Review of Flipper

Flipper (1963)
9/10
Boy and a dolphin become best friends
19 May 2014
Warning: Spoilers
I watched the Flipper TV series re-runs as a kid unaware of this movie that effectively kicked the entire Flipper franchise off. I discovered the movies quite by accident on TCM and they were a pleasant surprise.

The first Flipper movie seems to catch the simple but hurricane fraught life in the Florida Keys in the early 1960s. The movie is set in the actual Florida Keys accessed from the long causeway to the mainland versus Key Biscayne located just south of Miami in the TV series which was a more spartan and difficult life for the Ricks family and neighbors than the more placid and prosperous life on display in the NBC TV series. Porter Ricks is more austere (played by Chuck Connors) and a fisherman versus the warmer all-American Park Ranger character played by Brian Kelly in the sequel movie and the TV series. The first movie has a Mrs Ricks (Kathleen McGuire) who dies by the time of the sequel movie filmed one year later. Likewise in the Flipper movies there is only the one child - Sandy (Luke Halpin) and no younger brother whereas by the TV series, the younger brother Bud (Tommy Norden) mysteriously appears. Luke Halpin is the only actor who played in both the Flipper movies AND the TV series (a career as one character spanning 5 years).

So setting aside the evolution of the Flipper franchise, the first movie sets the scene for the enduring relationship between the dolphin and the boy. Seeing the movie after exposure to the TV series meant the first two thirds of the movie seemed to drag before we get to how Sandy came to have Flipper as his pet. Porter Rick's occupation as a fisherman plays a role in the plot as the finding then the fate of fish becomes intertwined with Flipper.

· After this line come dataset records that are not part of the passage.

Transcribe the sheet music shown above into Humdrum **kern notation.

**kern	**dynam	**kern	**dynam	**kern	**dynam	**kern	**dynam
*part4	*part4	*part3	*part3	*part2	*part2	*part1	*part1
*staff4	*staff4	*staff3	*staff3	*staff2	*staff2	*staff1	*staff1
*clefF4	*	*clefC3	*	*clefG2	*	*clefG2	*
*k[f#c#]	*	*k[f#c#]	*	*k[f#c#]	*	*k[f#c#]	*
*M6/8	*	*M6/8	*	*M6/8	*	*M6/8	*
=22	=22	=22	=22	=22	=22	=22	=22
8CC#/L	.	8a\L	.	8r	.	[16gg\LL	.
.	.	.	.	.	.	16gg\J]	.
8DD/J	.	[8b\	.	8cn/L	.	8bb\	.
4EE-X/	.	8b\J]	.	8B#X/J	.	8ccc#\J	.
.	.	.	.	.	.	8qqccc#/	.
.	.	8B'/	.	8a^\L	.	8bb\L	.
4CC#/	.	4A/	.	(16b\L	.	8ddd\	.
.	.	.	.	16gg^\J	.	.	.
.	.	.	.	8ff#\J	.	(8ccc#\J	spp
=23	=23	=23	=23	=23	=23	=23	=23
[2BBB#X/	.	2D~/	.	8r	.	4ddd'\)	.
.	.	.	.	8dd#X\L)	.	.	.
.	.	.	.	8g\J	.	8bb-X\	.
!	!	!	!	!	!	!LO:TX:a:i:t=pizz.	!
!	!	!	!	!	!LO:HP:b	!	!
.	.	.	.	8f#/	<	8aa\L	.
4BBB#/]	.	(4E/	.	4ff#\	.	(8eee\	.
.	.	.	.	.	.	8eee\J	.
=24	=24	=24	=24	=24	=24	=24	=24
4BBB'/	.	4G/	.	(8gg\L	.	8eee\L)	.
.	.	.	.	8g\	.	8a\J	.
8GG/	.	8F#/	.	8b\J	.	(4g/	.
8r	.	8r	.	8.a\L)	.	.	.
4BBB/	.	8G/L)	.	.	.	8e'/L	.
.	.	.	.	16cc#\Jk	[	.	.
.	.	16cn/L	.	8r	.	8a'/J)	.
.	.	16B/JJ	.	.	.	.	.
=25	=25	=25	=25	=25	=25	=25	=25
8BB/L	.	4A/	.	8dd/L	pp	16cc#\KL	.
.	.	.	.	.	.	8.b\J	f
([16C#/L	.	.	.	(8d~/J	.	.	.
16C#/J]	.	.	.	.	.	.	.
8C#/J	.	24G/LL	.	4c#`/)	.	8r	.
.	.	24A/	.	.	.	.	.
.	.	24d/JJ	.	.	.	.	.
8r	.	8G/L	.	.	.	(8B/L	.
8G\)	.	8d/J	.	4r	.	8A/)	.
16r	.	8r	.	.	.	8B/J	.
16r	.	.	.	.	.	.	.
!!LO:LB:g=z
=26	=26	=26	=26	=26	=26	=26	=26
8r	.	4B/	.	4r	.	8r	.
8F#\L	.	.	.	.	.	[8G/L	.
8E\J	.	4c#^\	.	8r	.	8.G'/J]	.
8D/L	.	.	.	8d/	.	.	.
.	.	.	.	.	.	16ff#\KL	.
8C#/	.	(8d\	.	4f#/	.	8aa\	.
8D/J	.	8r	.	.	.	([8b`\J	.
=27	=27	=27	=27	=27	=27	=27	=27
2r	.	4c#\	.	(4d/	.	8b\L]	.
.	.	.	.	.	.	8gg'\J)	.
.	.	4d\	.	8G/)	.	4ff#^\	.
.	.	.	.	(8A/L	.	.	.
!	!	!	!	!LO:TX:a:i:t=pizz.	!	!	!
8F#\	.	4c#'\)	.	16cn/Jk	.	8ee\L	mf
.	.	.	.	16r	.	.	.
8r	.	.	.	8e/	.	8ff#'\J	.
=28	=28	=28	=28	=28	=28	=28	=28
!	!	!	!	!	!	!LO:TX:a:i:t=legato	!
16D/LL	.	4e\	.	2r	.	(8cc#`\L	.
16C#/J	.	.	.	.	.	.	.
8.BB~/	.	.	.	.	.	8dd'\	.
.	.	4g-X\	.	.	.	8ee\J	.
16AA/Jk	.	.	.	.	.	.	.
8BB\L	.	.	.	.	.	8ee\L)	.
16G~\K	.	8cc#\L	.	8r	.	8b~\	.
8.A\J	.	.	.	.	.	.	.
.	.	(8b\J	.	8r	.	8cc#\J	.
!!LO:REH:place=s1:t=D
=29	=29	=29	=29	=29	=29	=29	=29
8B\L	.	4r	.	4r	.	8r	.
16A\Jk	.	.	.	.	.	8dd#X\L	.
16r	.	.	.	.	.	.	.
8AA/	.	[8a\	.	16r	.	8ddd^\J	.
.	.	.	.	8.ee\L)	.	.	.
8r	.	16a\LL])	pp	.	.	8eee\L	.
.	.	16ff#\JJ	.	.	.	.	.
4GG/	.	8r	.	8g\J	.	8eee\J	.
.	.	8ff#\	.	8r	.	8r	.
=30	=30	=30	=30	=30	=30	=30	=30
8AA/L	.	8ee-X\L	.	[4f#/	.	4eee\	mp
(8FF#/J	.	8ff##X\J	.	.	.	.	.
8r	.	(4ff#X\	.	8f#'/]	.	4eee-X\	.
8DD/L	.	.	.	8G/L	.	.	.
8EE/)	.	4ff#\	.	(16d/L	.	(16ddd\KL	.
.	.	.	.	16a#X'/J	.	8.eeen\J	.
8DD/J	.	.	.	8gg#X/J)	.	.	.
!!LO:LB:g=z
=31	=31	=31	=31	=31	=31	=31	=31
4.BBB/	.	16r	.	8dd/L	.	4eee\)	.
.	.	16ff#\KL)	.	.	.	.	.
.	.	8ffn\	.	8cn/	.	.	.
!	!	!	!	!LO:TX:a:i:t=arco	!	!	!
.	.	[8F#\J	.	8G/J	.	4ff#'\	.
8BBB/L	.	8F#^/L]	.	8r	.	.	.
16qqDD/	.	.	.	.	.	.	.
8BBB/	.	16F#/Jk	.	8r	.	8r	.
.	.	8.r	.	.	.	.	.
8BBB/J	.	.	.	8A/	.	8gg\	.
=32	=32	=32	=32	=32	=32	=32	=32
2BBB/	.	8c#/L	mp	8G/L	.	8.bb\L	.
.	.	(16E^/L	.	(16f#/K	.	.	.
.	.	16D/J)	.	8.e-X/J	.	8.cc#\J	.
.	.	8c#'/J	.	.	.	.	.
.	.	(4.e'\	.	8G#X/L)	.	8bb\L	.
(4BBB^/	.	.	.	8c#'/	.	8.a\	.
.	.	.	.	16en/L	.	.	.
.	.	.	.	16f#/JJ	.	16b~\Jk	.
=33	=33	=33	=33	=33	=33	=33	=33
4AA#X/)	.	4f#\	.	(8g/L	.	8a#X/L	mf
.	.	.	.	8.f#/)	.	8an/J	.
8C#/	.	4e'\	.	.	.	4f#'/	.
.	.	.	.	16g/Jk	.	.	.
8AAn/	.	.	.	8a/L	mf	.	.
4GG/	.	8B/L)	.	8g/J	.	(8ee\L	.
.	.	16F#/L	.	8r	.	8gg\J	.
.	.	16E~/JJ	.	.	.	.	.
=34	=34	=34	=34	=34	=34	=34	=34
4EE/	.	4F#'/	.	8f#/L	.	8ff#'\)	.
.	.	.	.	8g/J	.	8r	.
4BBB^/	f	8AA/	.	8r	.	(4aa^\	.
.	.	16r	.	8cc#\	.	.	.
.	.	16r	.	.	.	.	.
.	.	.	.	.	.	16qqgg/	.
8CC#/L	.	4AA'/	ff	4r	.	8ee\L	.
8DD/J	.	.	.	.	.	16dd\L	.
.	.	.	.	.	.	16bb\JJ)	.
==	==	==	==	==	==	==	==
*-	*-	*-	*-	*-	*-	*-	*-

The real draw card of this movie is how Flipper and Sandy become so bonded. Halpin is compelling as he persuades his gruff father to accept this bond. Luke Halpin was cast in the role of 12 year old Sandy Ricks at the age of 15 after 7 years of extensive TV and Broadway stage experience. Producer Ivan Tors was impressed by Halpin's acting history but was unsure if he was up to the intensive water related work the movie required. A quick trip to a YMCA pool near Halpin's Long Island, NY home proved Halpin's claim of water sport proficiency. By all reports, Halpin bonded quickly with the temperamental dolphins - a bond that Halpin described some 7 years later in a magazine interview that was so strong that both he and the dolphins would get homesick for each other after filming of a movie or TV series ended. The chemistry of this bond really makes this movie and overcomes the slow parts. The frequent physical closeness of Sandy and Flipper is much more pronounced in this first movie versus even the sequel and especially the TV series perhaps because Halpin, whilst already a teenager, looks like a more vulnerable and childlike 12 year old whereas he was in his late teens in the TV series so was less playful with Flipper.

This Flipper movie carved an intriguing and popular niche that led to a sequel movie (Flipper's New Adventure) and then the popular TV series in quick succession. Tors was a master at underwater photography which was showcased by the move to full color. Halpin combined a depth of acting talent honed from many previous roles, a real affinity and skill at water related sports, a ripped swimmer's physique and telegenic blond good looks with the chemistry with the dolphins. These factors, along with the filming in the Florida Keys (which lent a rough tropical realism to the story lines) and the refining of underwater photography and the various trained moves of the dolphins, laid the foundations for an endearing series that is still in syndication 50 years later.